Say, what wondrous dreams
keep my soul captive,
that have not dissolved like empty foam
into drear oblivion?

Dreams, which every hour
and every day bloom more beautiful,
and with their heavenly tidings
blissfully pervade my mind?

Dreams, which like sublime light
penetrate my soul
to paint there an eternal image:
forgetting all, remembering one!

Dreams, like the spring sun
kissing the flowers from the snow —
to a welcome of undreamed-of joys
from the new day,

to grow, to bloom,
to impart their scent as they dream,
fading softly at your breast
to then sink into the grave.

~

Le citta sottili (The Invisible Cities) (Italian)

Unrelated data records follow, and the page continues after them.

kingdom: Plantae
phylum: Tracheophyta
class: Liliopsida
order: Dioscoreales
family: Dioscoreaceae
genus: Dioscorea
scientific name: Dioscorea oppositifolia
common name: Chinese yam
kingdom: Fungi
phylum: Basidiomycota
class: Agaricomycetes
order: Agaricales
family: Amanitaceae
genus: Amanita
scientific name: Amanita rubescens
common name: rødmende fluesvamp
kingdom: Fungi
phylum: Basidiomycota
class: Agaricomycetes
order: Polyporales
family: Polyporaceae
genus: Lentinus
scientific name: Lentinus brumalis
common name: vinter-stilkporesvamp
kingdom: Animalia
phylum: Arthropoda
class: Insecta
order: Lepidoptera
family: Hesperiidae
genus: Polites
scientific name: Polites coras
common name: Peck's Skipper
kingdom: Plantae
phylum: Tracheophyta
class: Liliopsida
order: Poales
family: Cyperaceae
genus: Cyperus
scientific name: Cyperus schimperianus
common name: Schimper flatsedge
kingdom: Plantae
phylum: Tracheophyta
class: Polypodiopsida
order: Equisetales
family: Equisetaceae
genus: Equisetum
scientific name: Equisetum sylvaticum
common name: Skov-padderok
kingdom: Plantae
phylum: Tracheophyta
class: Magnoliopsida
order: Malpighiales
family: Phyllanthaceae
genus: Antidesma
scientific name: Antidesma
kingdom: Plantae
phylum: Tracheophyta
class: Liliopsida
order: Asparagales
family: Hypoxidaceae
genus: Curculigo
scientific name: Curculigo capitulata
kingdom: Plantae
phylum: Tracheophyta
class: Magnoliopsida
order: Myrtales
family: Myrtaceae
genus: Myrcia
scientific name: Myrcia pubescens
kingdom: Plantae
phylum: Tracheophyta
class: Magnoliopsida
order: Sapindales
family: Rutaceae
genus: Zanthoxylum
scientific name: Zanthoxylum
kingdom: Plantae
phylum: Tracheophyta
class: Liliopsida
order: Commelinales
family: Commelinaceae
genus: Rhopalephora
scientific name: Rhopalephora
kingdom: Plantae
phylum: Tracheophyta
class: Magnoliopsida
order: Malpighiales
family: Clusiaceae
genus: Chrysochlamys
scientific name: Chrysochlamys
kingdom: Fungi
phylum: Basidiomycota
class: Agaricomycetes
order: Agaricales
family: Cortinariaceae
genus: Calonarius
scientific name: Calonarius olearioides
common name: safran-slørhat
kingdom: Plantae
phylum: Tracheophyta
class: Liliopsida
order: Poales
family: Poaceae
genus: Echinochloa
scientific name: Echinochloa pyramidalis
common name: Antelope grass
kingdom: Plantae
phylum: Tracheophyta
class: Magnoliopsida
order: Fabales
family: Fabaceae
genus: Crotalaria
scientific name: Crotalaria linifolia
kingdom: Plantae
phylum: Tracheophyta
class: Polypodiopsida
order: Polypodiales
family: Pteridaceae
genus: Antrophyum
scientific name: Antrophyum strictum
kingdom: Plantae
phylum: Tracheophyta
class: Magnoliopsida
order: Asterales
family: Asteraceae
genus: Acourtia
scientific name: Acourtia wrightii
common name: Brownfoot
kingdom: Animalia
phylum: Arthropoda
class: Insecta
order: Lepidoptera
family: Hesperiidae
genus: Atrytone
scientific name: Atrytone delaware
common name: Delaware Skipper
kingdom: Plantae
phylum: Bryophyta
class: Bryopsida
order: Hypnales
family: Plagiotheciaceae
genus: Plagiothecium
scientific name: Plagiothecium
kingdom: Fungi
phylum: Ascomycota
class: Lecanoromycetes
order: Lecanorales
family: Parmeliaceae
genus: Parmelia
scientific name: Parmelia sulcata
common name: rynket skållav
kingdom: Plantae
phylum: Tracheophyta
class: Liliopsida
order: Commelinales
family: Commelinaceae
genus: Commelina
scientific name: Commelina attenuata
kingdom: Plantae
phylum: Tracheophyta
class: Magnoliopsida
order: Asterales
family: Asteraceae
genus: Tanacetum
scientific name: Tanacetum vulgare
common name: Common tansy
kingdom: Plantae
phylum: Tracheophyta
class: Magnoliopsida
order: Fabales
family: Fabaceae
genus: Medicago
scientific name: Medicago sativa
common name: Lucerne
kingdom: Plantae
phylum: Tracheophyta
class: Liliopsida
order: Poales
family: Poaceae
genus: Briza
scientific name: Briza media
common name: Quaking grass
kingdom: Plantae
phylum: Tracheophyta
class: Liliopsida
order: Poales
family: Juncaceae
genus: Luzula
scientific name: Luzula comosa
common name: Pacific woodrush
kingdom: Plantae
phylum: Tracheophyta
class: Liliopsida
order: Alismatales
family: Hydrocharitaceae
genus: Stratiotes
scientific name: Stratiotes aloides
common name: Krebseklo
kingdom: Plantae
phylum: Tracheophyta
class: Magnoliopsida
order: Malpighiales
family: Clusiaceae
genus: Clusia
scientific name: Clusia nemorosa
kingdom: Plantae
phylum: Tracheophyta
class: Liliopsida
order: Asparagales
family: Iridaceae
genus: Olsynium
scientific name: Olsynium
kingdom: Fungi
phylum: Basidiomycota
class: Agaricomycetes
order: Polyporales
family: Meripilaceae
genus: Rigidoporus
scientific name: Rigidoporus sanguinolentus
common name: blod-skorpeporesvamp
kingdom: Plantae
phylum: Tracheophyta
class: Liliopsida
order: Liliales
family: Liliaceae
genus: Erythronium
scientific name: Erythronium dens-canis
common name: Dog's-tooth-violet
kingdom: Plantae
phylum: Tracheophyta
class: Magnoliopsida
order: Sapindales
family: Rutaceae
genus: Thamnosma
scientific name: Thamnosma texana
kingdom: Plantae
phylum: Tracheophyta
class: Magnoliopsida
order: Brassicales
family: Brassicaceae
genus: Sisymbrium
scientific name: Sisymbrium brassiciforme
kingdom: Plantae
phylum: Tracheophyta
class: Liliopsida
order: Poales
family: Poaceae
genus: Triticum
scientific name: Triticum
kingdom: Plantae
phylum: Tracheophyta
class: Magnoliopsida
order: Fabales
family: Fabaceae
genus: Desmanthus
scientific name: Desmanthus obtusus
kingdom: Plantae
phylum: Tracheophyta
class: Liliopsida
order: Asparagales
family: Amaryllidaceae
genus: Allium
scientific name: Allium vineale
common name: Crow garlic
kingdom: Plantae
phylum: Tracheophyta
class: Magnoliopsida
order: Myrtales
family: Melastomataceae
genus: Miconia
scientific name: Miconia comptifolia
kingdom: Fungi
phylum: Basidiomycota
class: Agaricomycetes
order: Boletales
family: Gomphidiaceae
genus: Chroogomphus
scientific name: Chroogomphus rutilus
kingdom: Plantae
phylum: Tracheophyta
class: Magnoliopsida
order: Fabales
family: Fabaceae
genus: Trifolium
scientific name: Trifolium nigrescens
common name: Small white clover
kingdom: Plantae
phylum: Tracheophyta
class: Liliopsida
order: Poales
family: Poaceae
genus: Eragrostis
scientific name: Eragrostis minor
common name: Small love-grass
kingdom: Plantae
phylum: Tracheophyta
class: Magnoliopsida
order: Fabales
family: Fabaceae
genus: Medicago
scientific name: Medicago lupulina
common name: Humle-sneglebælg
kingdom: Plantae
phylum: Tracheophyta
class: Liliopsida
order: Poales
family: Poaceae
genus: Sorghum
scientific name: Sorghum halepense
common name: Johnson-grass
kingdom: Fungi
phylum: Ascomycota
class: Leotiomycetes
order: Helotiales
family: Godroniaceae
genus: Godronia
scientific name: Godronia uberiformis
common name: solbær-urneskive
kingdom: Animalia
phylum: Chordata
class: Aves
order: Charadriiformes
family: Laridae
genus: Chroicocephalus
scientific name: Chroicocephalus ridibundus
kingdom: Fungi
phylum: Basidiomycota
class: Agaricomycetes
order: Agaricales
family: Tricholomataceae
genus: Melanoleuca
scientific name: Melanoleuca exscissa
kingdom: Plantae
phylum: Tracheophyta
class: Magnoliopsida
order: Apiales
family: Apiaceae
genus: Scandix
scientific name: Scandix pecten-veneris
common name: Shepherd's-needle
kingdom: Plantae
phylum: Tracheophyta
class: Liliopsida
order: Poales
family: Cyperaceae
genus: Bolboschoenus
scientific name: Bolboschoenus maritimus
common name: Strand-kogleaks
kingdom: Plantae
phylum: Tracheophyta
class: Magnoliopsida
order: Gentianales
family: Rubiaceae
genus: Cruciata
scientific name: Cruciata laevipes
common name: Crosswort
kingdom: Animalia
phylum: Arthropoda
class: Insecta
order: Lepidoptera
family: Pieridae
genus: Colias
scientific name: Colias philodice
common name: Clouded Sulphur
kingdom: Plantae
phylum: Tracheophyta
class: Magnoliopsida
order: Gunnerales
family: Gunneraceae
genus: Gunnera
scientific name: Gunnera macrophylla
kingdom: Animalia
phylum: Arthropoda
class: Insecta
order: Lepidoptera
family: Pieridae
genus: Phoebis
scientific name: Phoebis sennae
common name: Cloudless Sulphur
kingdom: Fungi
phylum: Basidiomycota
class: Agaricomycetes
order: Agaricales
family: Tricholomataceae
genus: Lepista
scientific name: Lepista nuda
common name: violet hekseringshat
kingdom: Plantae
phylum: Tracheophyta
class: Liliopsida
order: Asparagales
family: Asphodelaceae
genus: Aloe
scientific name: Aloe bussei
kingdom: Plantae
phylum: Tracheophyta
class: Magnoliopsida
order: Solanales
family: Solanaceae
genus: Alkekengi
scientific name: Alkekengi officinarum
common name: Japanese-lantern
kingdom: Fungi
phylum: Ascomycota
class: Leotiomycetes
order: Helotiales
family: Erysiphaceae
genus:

If you wish to believe me, all right. I will now tell you about Ottavia: spiderweb-city. There is a pass between two steep mountains: the city hangs above the emptiness, tied to the two peaks with cables and chains and foot-bridges. You walk over the wooden-cross laths and make sure you don’t put your feet between them, or you catch hold of the meshes of a hemp-net. Under it are hundreds and hundreds of yards of nothing: a single cloud passes; deeper you see the bottom of the pass. This is the basis of the town: a net from one end of the pass to the other end that acts as a support. Nothing stands on it, but hangs under it: rope-ladders, hammocks, houses in the shape of a bag, hallstands, terraces like ships, waterbags, gasjets, roasting spits, baskets on cables, freight elevators, showers, trapezes and rings, cablecars, lamps, hanging pots with plants. Hanging above the deep pass the life of the inhabitants of Ottavia is less unsure than the life in other cities. They know the net can only bear so much weight and no more.